The use of the later method in preventing illicit modification and resale of copyrighted software may be practical, although it does not prevent reuse in the original form. This allows the copyright notice to be forcibly maintained as long as the program operates, and may aide in the detection and prevention of copyright violations.

Both methods offer hope for preventing illicit modification of information, and thus of improving the integrity of software and data stored in computer systems. It is hoped that further work will lead to the practical maintenance of integrity in future systems.

We note that a sufficient amount of corruption can always prevent the detection of the corruption by self test techniques. With these techniques, it is expected that such corruption would prevent operation of programs, and thus the corruption would be trivially detected by the user as denial of services. These techniques only prevent corruption from going undetected.


Further Work

Improvements to the techniques above may afford a more reasonable means of protecting information from modification, and may allow a run time implementation of self test for data files.

The use of semantic information in conjunction with syntactic information in the storage and retrieval of information may make this possible. This is (in essence) the effect of having a limited set of programs able to modify data. The modification programs comprise the semantics associated with the data.

Evolutionary algorithms for interleaving programs are only in their infancy, and much work in this area is expected. Close ties are seen here to biological systems, and a mathematical theory of evolution would be an intriguing work in both domains.

Error detection is sufficient for detection of integrity corruption, but does not allow the correction of errors. Coding theory indicates that error correction should be possible if enough redundancy is used, and little enough corruption is performed to allow this redundancy to act properly.

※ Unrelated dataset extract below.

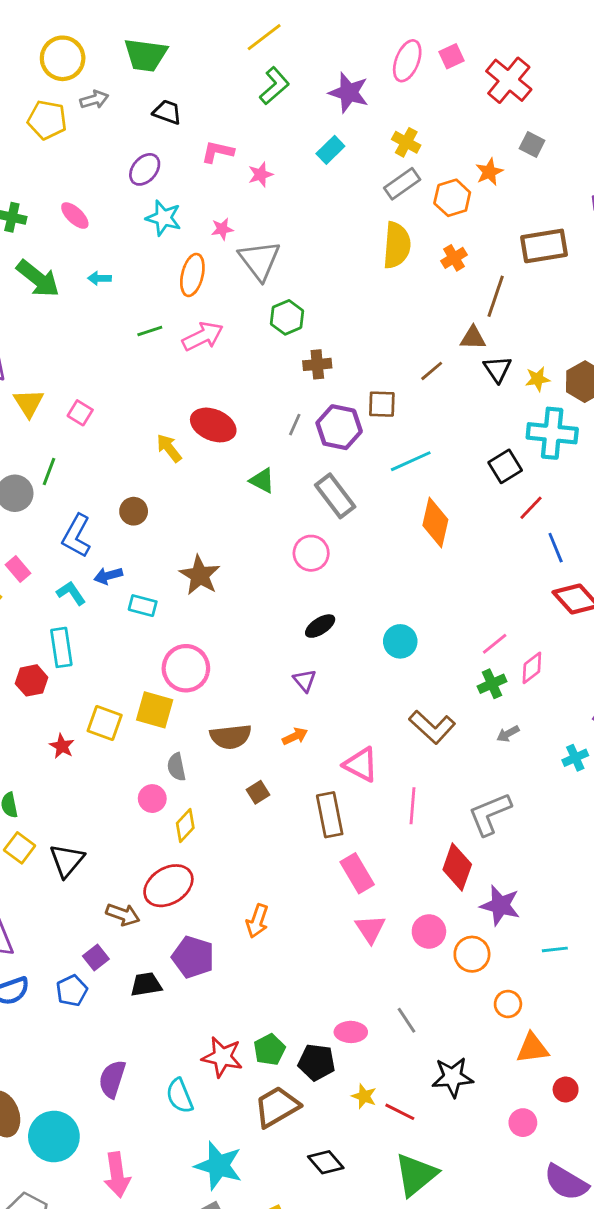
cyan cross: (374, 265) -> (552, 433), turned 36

The second technique for integrity maintenance touched on an interesting area called generative program protection. This area is based on the idea that programs can be designed so as to generate code which actually performs the desired function. This is very similar to the genetic code with which DNA produces living beings. It is thought that the complexity of determining a valid genetic modification to a complex organism is extremely difficult. This is the reason that genetic engineering is yet unable to design a human being to specifications.

Hardware assisted program protection is also possible. If we back away from our assumption that everything is subject to illicit modification, and assume rather that only a very limited amount of the system is protected from corruption, we may be able to apply these techniques in such a manner as to remove all of the remaining problems.


References @begin(verbatim)

[1] F. Cohen, "Computer Viruses - Theory and Experiments" IFIP-Sec Conference Proceedings July, 1984, also in 7th Conf. on Comp. Sec. Aug. 1984

[2] D. Knuth, "Seminumerical Algorithms" Section 4.3, Addison-Wesley Publishing Company, 1969

[3] R. Rivest, A. Shamir, L. Adleman, "A Method for Obtaining Digital Signatures and Public Key Cryptosystems", CACM V21#2 (Feb. 1978) PP120-126

[4] D. Chaum, "Advances in Cryptography 83", Plennum Press.